[Start of section]
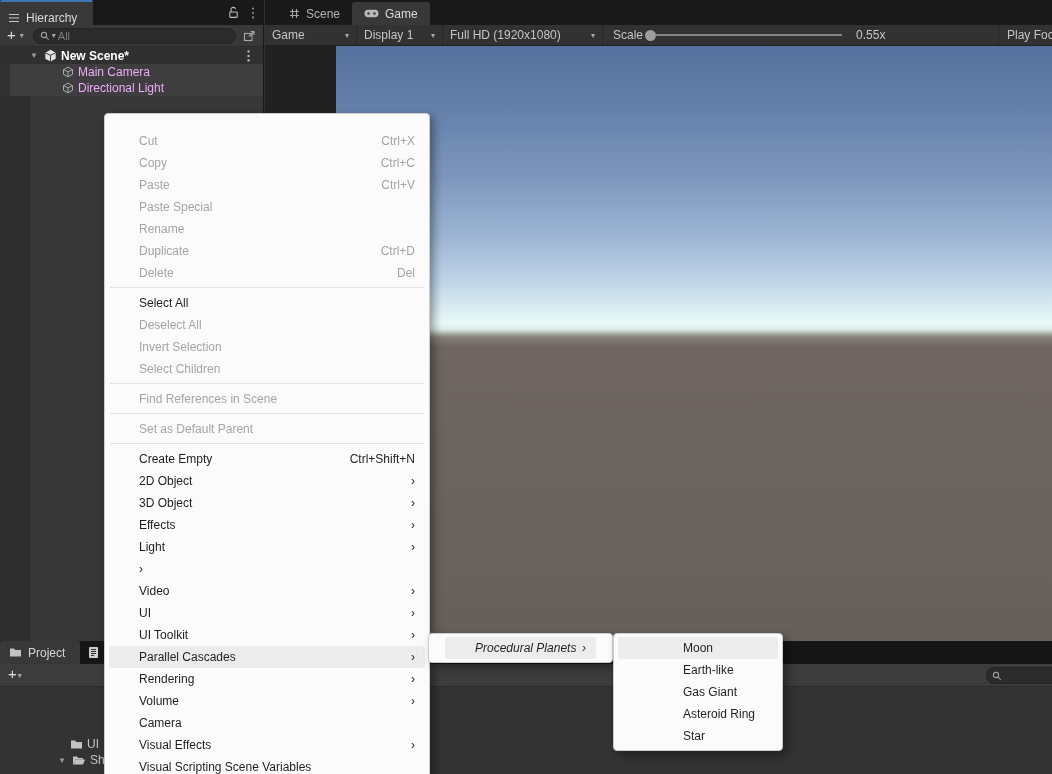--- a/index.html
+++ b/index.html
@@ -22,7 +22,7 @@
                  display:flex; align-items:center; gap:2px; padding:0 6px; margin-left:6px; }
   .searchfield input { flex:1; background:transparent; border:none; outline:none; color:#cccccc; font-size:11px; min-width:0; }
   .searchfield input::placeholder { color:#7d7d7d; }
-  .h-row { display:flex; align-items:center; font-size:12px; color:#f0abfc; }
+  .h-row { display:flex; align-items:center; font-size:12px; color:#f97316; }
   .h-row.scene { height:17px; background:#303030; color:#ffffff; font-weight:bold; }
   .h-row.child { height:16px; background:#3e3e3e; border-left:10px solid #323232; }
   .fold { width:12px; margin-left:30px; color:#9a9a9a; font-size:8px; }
[End of section]
TASK INSTRUCTIONS => Without including any image, reproduce the full listing above as written.

PROBLEM SOLUTION =>
--- a/index.html
+++ b/index.html
@@ -22,7 +22,7 @@
                  display:flex; align-items:center; gap:2px; padding:0 6px; margin-left:6px; }
   .searchfield input { flex:1; background:transparent; border:none; outline:none; color:#cccccc; font-size:11px; min-width:0; }
   .searchfield input::placeholder { color:#7d7d7d; }
-  .h-row { display:flex; align-items:center; font-size:12px; color:#f0abfc; }
+  .h-row { display:flex; align-items:center; font-size:12px; color:#f97316; }
   .h-row.scene { height:17px; background:#303030; color:#ffffff; font-weight:bold; }
   .h-row.child { height:16px; background:#3e3e3e; border-left:10px solid #323232; }
   .fold { width:12px; margin-left:30px; color:#9a9a9a; font-size:8px; }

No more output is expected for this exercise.